People: A leader initiates toward people to establish collaborative relationships that allow for the same leadership initiative to develop in the other. The character of the relationship is marked by honesty, respect and trust. This is the fundamental basis for communication. The collaborative nature of the relationship develops when both individuals recognize that there is a mutuality or sharedness to their relationship. In other words, when people see that not only do they have common beliefs, values and goals, but that there is a mutual benefit to be realized from the relationship, then the relationship goes to a more significant depth of relating. The ultimate level is when the relationship transcends trust and mutuality, and each individual commits to acting in such a way to honor the other person. Ordinarily, this is what happens when one person memorializes another who has died. The highest level of relationship is when one person willingly sacrifices their own benefit in order to honor or secure the benefit of the other. This type of relationship is rare, and is a mark of the highest character of excellence.
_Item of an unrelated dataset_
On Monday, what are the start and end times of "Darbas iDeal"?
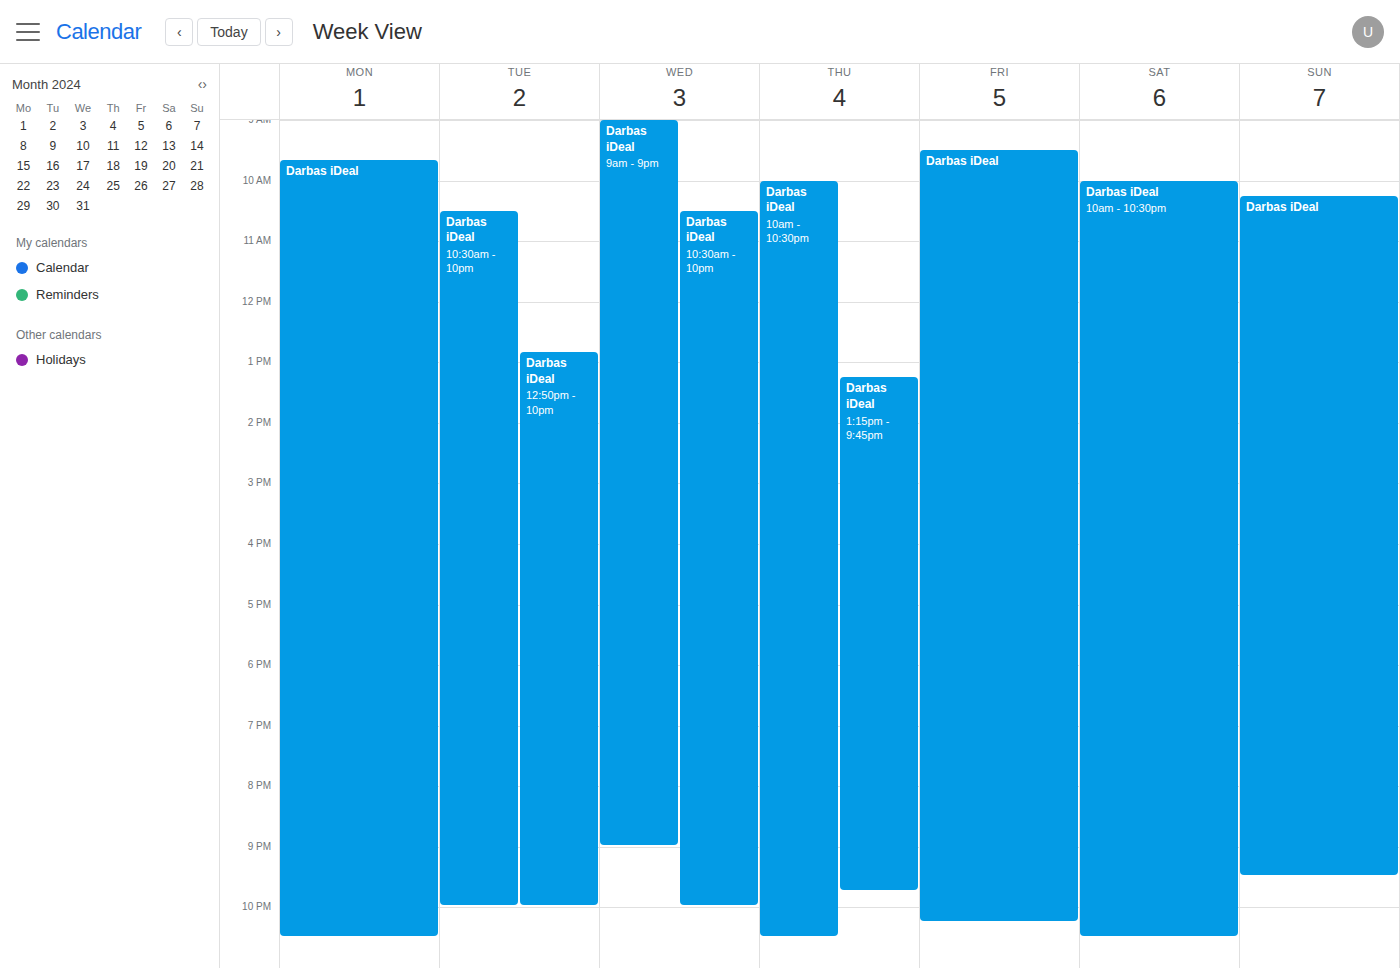
9:40 AM to 10:30 PM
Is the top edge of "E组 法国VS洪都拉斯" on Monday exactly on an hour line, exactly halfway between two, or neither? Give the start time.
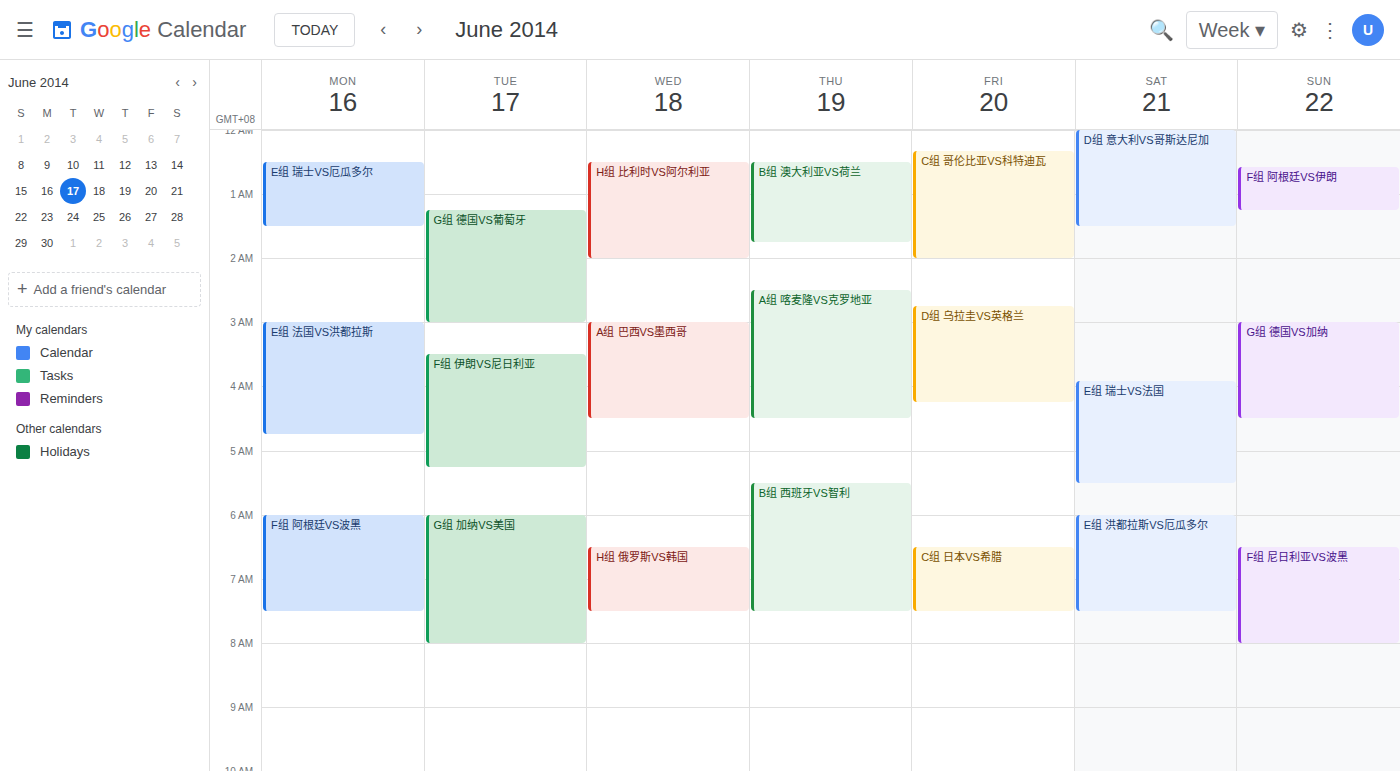
3:00 AM -- exactly on the 3 AM line.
Ideas: A leader initiates toward people using ideas as a tool for not only communicating, but for establishing purpose, focus and a vision for the relationships. Individual and organizational purpose are traditionally found in mission statements or visionary plans. These statements are intended to conceptualize the focus of action. A vision describes the impact of a mission statement. A plan conceptualizes how a vision moves from ideas to action. It is the leader's responsibility to initiate the conversation that establishes a common understanding of what the purpose and goals of the organization are. And it is the leader's responsibility to act as a interpreter of the vision. Ideas without communication are dead, and communication that does not lead to action is self-indulgent. As a result, the initiative that a leader takes is to constantly move from the abstract to the concrete, from the conceptual to the practice, from the idea to action.
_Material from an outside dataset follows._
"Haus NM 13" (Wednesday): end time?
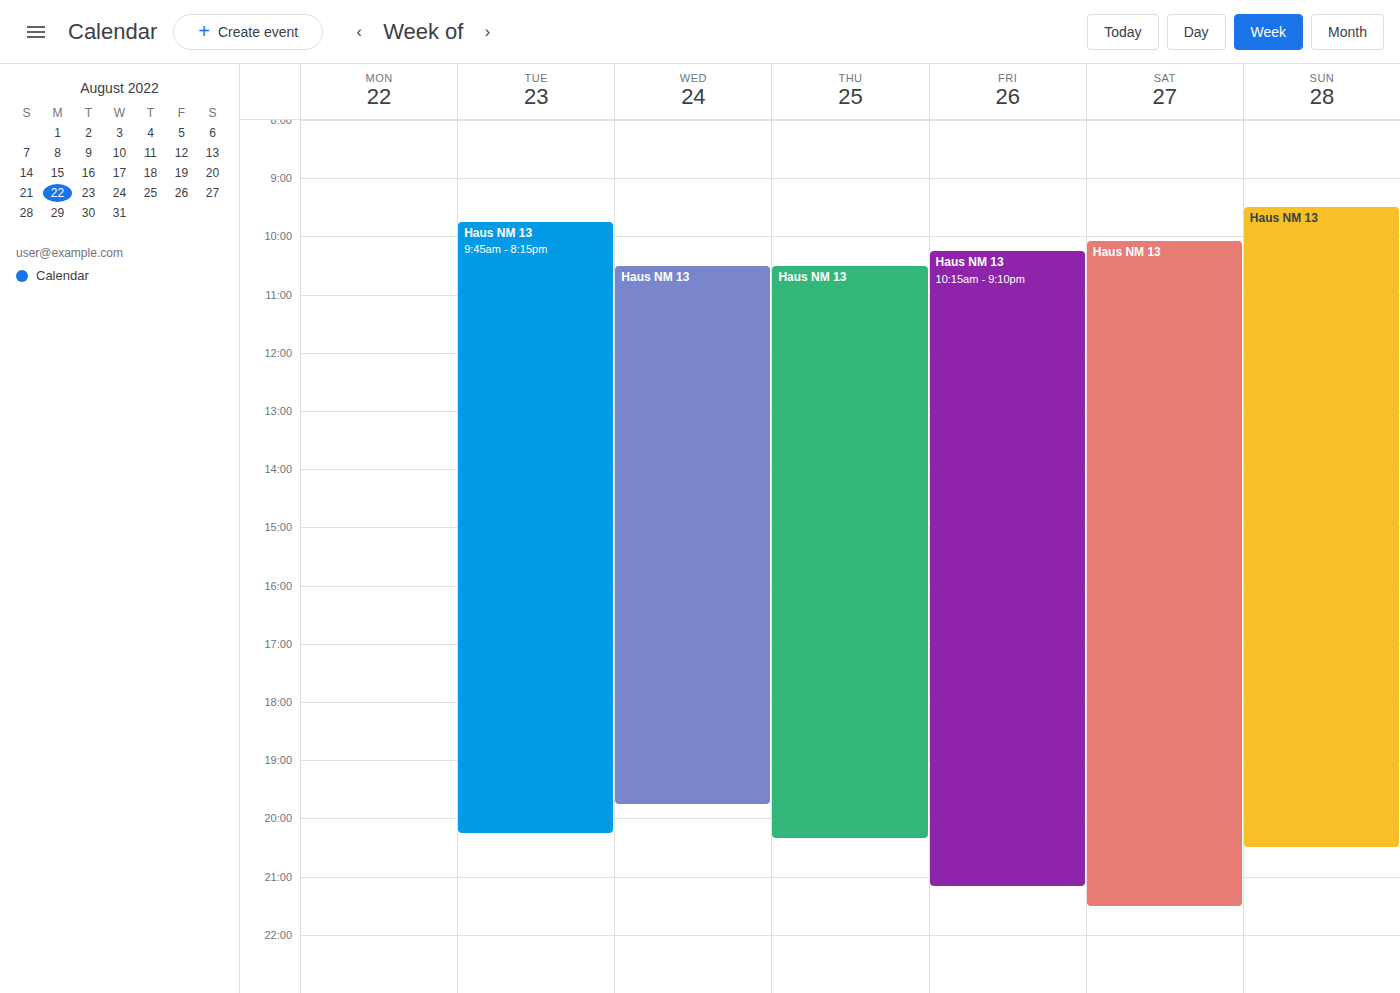
7:45 PM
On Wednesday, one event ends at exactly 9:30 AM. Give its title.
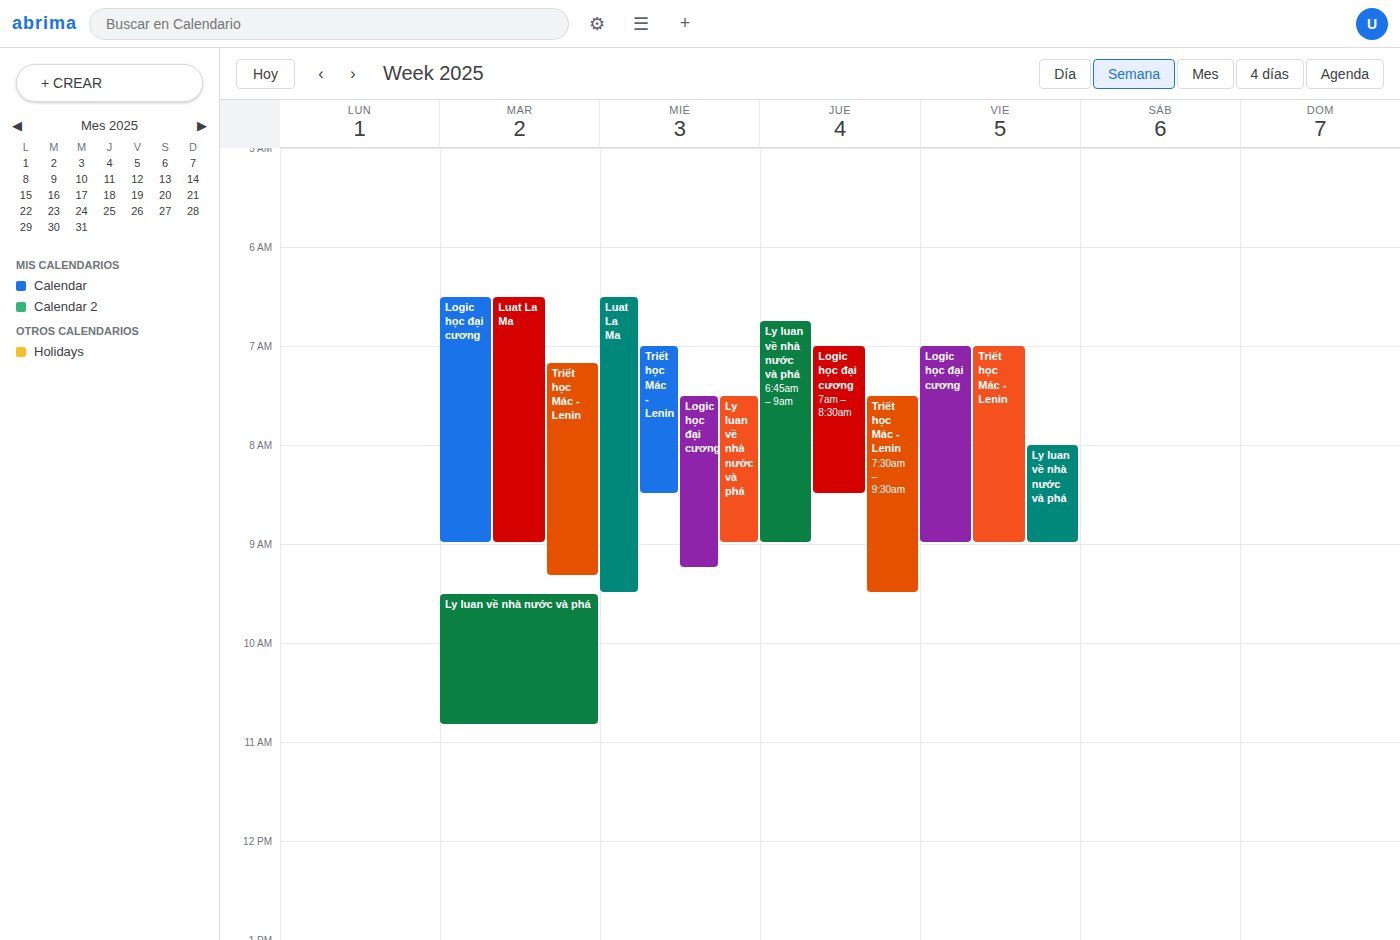
"Luat La Ma"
Organizational Structure: A leader initiates within an organizational structure or setting. The purpose of this structure is not organizational perpetuation, though sustainability is a by-product. Organizational structures exist as a vehicle for enhancement and fulfillment of the collaborative nature of human relationships. The structure serves the relationships, not the other way around. Whatever the mission or purpose of an organization, the structure exists as a system for translating the talent and commitment of individuals into action that produces a desired outcome. It is the leader's responsibility to initiate the process that formulates a goverance structure, establishes a strategic plan and manages the outcome of the collaborative work of its members.
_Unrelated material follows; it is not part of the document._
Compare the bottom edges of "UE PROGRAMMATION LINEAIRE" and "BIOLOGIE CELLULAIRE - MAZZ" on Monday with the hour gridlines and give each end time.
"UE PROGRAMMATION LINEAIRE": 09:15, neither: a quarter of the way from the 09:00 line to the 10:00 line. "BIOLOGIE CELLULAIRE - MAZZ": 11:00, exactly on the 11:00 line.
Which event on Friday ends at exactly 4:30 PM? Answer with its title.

In essence, the leader is the person who initiates to move forward relationships, vision and the organization of the work that follows.

The focal point of leadership is impact. In other words, leaders focus on creating change so that individual and organizational purpose can be fulfilled. However, if that impact is not clearly understood, then the organization turns in on itself, and exists to perpetual its existence.

Just as the character and competence of the leader determines the quality of the individual in the role, so also the organization. Organizations are a reflection of their people. If they lack the character of excellence, so will the organization. Therefore clearly and compellingly articulating a vision for impact is essential for building the relationships needed to achieve it.

A Company of Leaders, A Community of Leadership
I hope you see that this conception of leadership is much more than the management of processes and resources. At the most basic level, it is the formation of a team of people who do not wait passively to be told what to do. They are a team of quality people who take initiative who do what must be done to acheive excellence as a team and as an organization. In this sense they are a Company of Leaders.

At a more profound level it is the formation of more than a team, more than a company, but a community of people whose relationships serve to provide a stronger motivation to live lives of excellence. It is in this sense that leadership is fulfilled in becoming a Community of Leadership.